People never cease to be amazed by the Cathedral Basilica of Saint Louis. That’s no surprise — it is beautiful! But greater than its physical beauty is the fact that it’s an apt symbol of all of you, the living stones in the living Church. Some days, like a mosaic tile, you may feel like your life and role are small. But 41 million acts of fidelity, put together every day, show the good news of Jesus Christ to the world in spectacular fashion. For 11 years you have been, for me, a living cathedral basilica. That has never ceased to amaze me.
If you will allow it, I want to give one last piece of fatherly advice. History is one of the strengths of the archdiocese. Don’t let it be your weakness, too. You’re strongly grounded in the history and traditions of the faith, so you aren’t easily swayed by passing theological or cultural trends. That gave the archdiocese a graced stability in the post-Vatican II era. But the Holy Spirit gives creativity as well as fidelity. When it comes to schools, parishes and evangelization, this is a time when we have to be open to new things. Let history strengthen you to face new challenges with confidence, rather than bind you to old ways of doing things. Our patroness, St. Rose Philippine Duchesne, can be a model here. Because she was faithful to Jesus she was not afraid to try new missions, even to the last decade of her life. Don’t be afraid to follow her lead.
We have done tremendous things together! There are also things we weren’t able to do. It doesn’t diminish the love between us to admit that. In the end we’re forced — as ever — to commend ourselves to the mercy of God. But that’s a blessed place to be!
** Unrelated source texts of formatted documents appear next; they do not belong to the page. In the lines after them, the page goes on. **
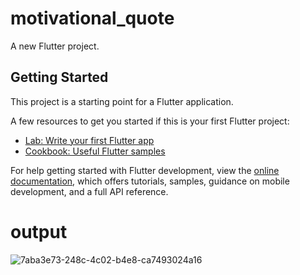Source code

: # motivational_quote

A new Flutter project.

## Getting Started

This project is a starting point for a Flutter application.

A few resources to get you started if this is your first Flutter project:

- [Lab: Write your first Flutter app](https://docs.flutter.dev/get-started/codelab)
- [Cookbook: Useful Flutter samples](https://docs.flutter.dev/cookbook)

For help getting started with Flutter development, view the
[online documentation](https://docs.flutter.dev/), which offers tutorials,
samples, guidance on mobile development, and a full API reference.

# output
![7aba3e73-248c-4c02-b4e8-ca7493024a16](https://user-images.githubusercontent.com/102571802/197172990-691f4eb6-6551-42ec-9582-8553adc323aa.jpg)

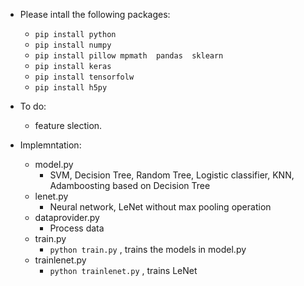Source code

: - Please intall the following packages:
    - `pip install python`
    - `pip install numpy`
    - `pip install pillow mpmath  pandas  sklearn`
    - `pip install keras`
    - `pip install tensorfolw`
    - `pip install h5py`
    


-  To do:
    - feature slection.

- Implemntation:
    - model.py
        - SVM, Decision Tree, Random Tree, Logistic classifier, KNN, Adamboosting based on Decision Tree
    - lenet.py
        - Neural network, LeNet without max pooling operation
    - dataprovider.py
        - Process data
    - train.py
        - `python train.py` , trains the models in model.py
    - trainlenet.py
        - `python trainlenet.py` , trains LeNet
        
    
   
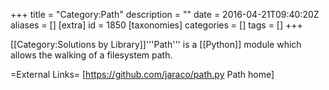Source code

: +++
title = "Category:Path"
description = ""
date = 2016-04-21T09:40:20Z
aliases = []
[extra]
id = 1850
[taxonomies]
categories = []
tags = []
+++

[[Category:Solutions by Library]]'''Path''' is a [[Python]] module which allows the walking of a filesystem path.

=External Links=
[https://github.com/jaraco/path.py Path home]
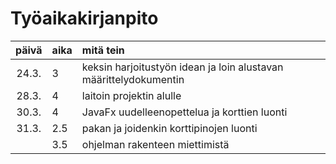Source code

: # Työaikakirjanpito

| päivä | aika | mitä tein  |
| :----:|:-----| :-----|
| 24.3. | 3    | keksin harjoitustyön idean ja loin alustavan määrittelydokumentin |
| 28.3. | 4    | laitoin projektin alulle |
| 30.3. | 4    | JavaFx uudelleenopettelua ja korttien luonti |
| 31.3. | 2.5  | pakan ja joidenkin korttipinojen luonti  |
|       | 3.5  | ohjelman rakenteen miettimistä  |  
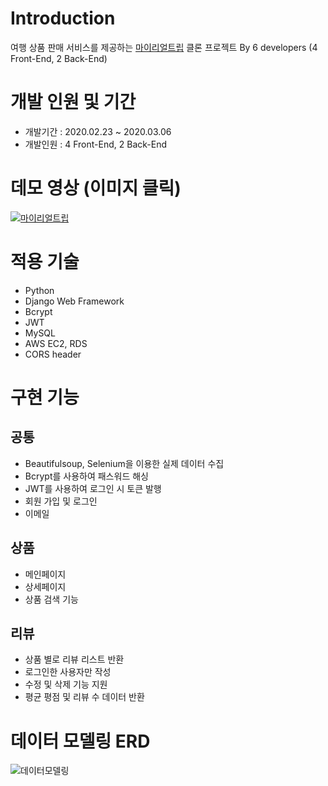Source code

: # Introduction
여행 상품 판매 서비스를 제공하는 [마이리얼트립](https://www.myrealtrip.com/) 클론 프로젝트
By 6 developers (4 Front-End, 2 Back-End)

# 개발 인원 및 기간
- 개발기간 : 2020.02.23 ~ 2020.03.06
- 개발인원 : 4 Front-End, 2 Back-End

# 데모 영상 (이미지 클릭)
[![마이리얼트립](https://k.kakaocdn.net/dn/t8jNH/btqCyndYMRG/kG3rxJjM6kM8wrwLzu8ZL0/img.png)](https://youtu.be/DQS73OiWkKM)

# 적용 기술
- Python
- Django Web Framework
- Bcrypt
- JWT
- MySQL
- AWS EC2, RDS
- CORS header

# 구현 기능
## 공통
- Beautifulsoup, Selenium을 이용한 실제 데이터 수집
- Bcrypt를 사용하여 패스워드 해싱
- JWT를 사용하여 로그인 시 토큰 발행 
- 회원 가입 및 로그인
- 이메일 

## 상품
- 메인페이지
- 상세페이지
- 상품 검색 기능

## 리뷰
- 상품 별로 리뷰 리스트 반환
- 로그인한 사용자만 작성
- 수정 및 삭제 기능 지원
- 평균 평점 및 리뷰 수 데이터 반환

# 데이터 모델링 ERD
![데이터모델링](https://img1.daumcdn.net/thumb/R1280x0/?scode=mtistory2&fname=https%3A%2F%2Fk.kakaocdn.net%2Fdn%2FJa9fx%2FbtqCuY0wO3B%2FzqGkRs2RKOdr2KH5SHvkx1%2Fimg.png)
Speaking of what still lies ahead, I have one final request. It is never helpful to compare one archbishop with another. Trust that God, in His providence, has chosen Archbishop Mitchell Rozanski for what lies ahead. Let him be himself, and don’t compare him with anyone else. I’ve made many requests over the years, and you’ve always responded generously. I hope you’ll be equally generous with this one.
Thank you for everything. God bless you, now and forever.